With a calm certainty Paul swapped out one algorithm for another; tailoring his portion of the relay to this specific purpose. Everything was set; which was how it needed to be as the plane had already begun shifting into the containment space created for it. Contrary to what the increasing number of protesters said; Paul did not feel like a murderer. He felt like a global patriot doing his duty. Sure the subjects would be terminated once everything usable was removed but what was one life for the birth of over a million new citizens? Citizens that could hopefully help reclaim the Earth making it every bit as lush and fertile as Paul had read it once had been.

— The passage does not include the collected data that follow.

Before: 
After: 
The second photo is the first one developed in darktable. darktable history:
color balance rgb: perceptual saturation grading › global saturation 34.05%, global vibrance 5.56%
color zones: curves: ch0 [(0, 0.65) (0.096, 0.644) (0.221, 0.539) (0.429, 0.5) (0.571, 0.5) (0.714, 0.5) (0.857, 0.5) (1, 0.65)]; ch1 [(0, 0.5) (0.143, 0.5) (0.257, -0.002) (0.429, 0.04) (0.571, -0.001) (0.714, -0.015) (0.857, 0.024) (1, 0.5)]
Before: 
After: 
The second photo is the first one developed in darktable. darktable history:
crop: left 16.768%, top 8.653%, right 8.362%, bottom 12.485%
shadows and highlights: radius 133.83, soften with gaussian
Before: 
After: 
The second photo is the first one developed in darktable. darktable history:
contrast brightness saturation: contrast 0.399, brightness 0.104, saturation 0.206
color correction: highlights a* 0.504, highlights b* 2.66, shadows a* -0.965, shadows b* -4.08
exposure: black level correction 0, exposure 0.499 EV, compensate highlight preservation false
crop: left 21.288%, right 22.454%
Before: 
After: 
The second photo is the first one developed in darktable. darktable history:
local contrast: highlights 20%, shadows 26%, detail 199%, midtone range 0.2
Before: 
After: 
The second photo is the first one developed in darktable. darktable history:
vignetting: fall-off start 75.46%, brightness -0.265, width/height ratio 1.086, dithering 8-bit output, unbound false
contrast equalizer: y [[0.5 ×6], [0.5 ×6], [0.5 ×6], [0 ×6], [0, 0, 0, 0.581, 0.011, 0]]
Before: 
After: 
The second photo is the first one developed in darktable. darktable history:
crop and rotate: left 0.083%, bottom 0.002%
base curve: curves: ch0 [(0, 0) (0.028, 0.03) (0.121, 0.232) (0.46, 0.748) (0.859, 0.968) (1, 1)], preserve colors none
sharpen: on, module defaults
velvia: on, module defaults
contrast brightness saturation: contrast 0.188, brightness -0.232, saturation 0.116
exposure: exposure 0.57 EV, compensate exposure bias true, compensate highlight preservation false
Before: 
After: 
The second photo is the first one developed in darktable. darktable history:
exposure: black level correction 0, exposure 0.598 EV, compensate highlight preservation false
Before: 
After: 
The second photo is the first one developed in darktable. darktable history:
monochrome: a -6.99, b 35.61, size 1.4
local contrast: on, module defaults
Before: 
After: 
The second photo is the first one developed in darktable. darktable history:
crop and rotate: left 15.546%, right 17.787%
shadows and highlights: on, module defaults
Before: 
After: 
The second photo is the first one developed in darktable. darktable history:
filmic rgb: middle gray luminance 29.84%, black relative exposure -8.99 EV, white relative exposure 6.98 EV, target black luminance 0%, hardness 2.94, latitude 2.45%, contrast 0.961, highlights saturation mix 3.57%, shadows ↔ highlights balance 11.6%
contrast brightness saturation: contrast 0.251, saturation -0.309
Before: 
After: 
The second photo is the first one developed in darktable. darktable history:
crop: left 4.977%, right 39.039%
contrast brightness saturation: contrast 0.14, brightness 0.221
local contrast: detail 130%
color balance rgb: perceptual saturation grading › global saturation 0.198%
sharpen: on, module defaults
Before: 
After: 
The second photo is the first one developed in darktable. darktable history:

One idea did cause Paul some trouble; but only if he dwelled on it for any length of time. "The Harvesters Paradox" it had often been called. Though the Temporal Reclamation Division did their best not to alter the flow of global events it was impossible to negate that entirely. They were brining subjects from the past to this space time, harvesting what they could from them and disposing of the rest. The subjects were removed from their time and therefore ceased to contribute to that society. Some argued that if the collection did impact events it would become evident immediately; at which point they would abort and return the subjects to their space time intact and unaware. Any harvester worth their salt knew that story was a blatant fabrication. How could any impact become evident, immediately or otherwise? All the history everyone knew would shift and become the new norm. It would seem as if nothing had changed even if everything had. Sure there were tests with temporal bubbles for archival storage to keep track of alternate histories but without historians in those bubbles how could they ever be updated? Besides, as far as Paul knew, no great successes had yet to emerge from that testing. Whether that was because there were none or because the information was suppressed; well that was for the philosophers to sort out.
Even more alarming was the idea that you could end up harvesting the very ancestral line that ended up creating you; leaving you to wake up one day not being you anymore. Sure you'd never know the difference as you would have ended up being someone else entirely. Causality logicians argued you'd likely live the same or similar life as a large portion of who you become comes from the need of the area and society around you. Paul liked being Paul, very much. He was good at it, at what he did. When he had moments where he felt that he was no longer "being himself" he found it quite alarming. He'd take a deep breath and count all the things that proved he was himself. Eventually the panic would subside and he could carry on doing his best not to consider that line of logic any more. It was thinking like that that lead to early retirement, from the Division, or from existence altogether.
Paul would not go out that way. He would go out doing what he did best. With grace and clarity he expertly adjusted the remaining energy and gravity levels in the containment area. He had completed his last harvest.